ABSTRACT- To study the etiology of infertility and to identify potential contraceptive targets, we combined in silico approaches and traditional expression analyses to identify conserved genes with germ cell-specific expression. One of the identified genes is the paralog of zona pellucida binding protein (ZPBP1 or sp38), and we named it as Zpbp2. Zpbp2 was shown by Northern blot and RT-PCR analysis to be testis-specific. In situ hybridization demonstrated that Zpbp2 is expressed from the late pachytene spermatocyte stage to the round spermatid stage.

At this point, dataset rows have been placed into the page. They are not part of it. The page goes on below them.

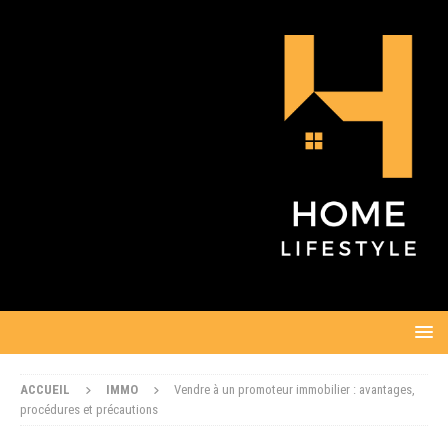
ACCUEIL
IMMO
Vendre à un promoteur immobilier : avantages,
procédures et précautions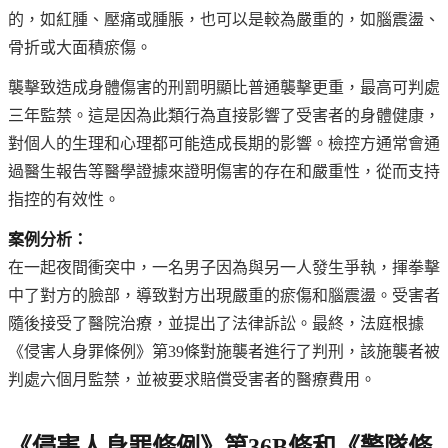
的，如紅腫、壓痛或腫脹，也可以是較為嚴重的，如腦震盪、
骨折或大面積瘀傷。
襲擊致造成身體傷害的刑罰明顯比普通襲擊更重，最高可判處
三年監禁。這是因為此類行為直接影響了受害者的身體健康，
對個人的生理和心理都可能造成長期的影響。檢控方通常會通
過醫生報告等醫學證據來證明傷害的存在和嚴重性，從而支持
指控的有效性。
案例分析：
在一起夜間衝突中，一名男子因為與另一人發生爭執，揮拳擊
中了對方的臉部，導致對方出現嚴重的瘀傷和腦震盪。受害者
隨後接受了醫院治療，並提出了法律訴訟。最終，法庭根據
《侵害人身罪條例》第39條對施襲者進行了判刑，該施襲者被
判處六個月監禁，並被要求賠償受害者的醫療費用。
《侵害人身罪條例》第36B條和《警隊條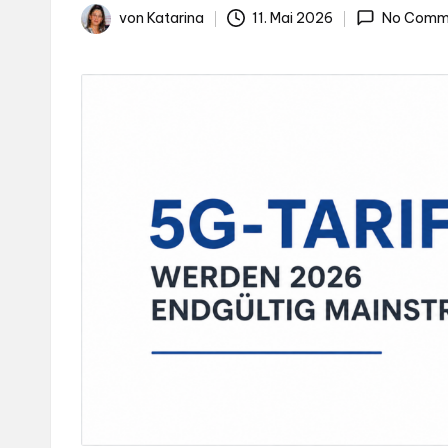
.d
von
Katarina
11. Mai 2026
No Comm
Gepostet
e
von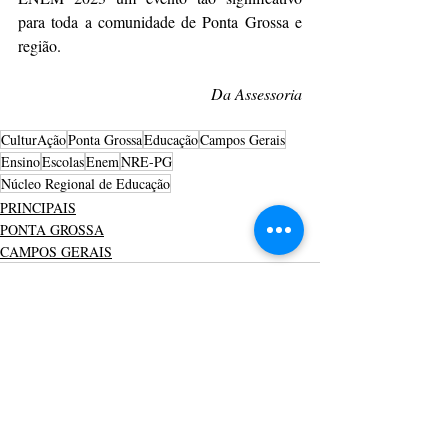
para toda a comunidade de Ponta Grossa e 
região.
Da Assessoria
CulturAção
Ponta Grossa
Educação
Campos Gerais
Ensino
Escolas
Enem
NRE-PG
Núcleo Regional de Educação
PRINCIPAIS
PONTA GROSSA
CAMPOS GERAIS
Posts recentes
Ver tudo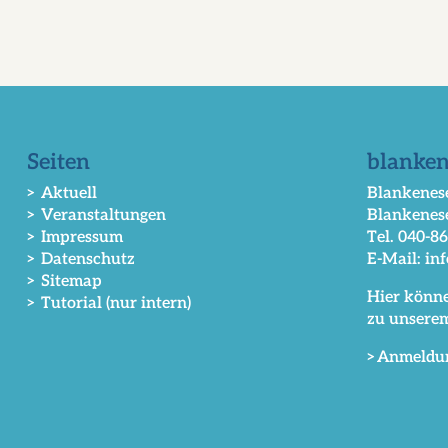
Seiten
blanken
> Aktuell
Blankenese
> Veranstaltungen
Blankenes
> Impressum
Tel. 040-8
> Datenschutz
E-Mail: in
> Sitemap
Hier könne
> Tutorial (nur intern)
zu unsere
>Anmeldu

The mouse Zpbp2 gene contains eight exons, and three alternative transcription products were detected by RT-PCR. The full-length mouse Zpbp2 sequence encodes a 326-amino acid ORF with N-terminal signal peptide. Mouse ZPBP2 is 73% identical to the orthologous human ZPBP2. Since 15 conserved cysteines are shared between ZPBP1 and ZPBP2, it is likely that these paralogous proteins share similar protein conformations and protein-protein interactions. Besides various model mammals, both ZPBP1 and ZPBP2 were identified in chicken testis cDNA library, suggesting their conserved roles in reproduction. Partial alignment of ZPBP with Xenopus draft genomic sequences further suggested its existence in amphibian lineage. The roles of ZPBP1 in sperm-egg interaction were first suggested from its in vitro binding activity to ZP2 and its subcellular localization in acrosome. Knockout studies have previously clarified the roles of several genes, such as proacrosin and beta-1,4-galactosyltransferase, which were originally thought to be important in sperm-zona interaction. Thus we are using knockout mice as loss-of-function models to elucidate if both ZPBP genes are involved in sperm-egg interaction, and ZPBP double knockout mice will likely provide molecular insight into this interaction. Functional analysis is also being performed to dissect the roles of ZPBP proteins in sperm-egg interaction. This study is supported in part by the National Institutes of Health Specialized Cooperative Centers Program in Reproduction Research (HD07495).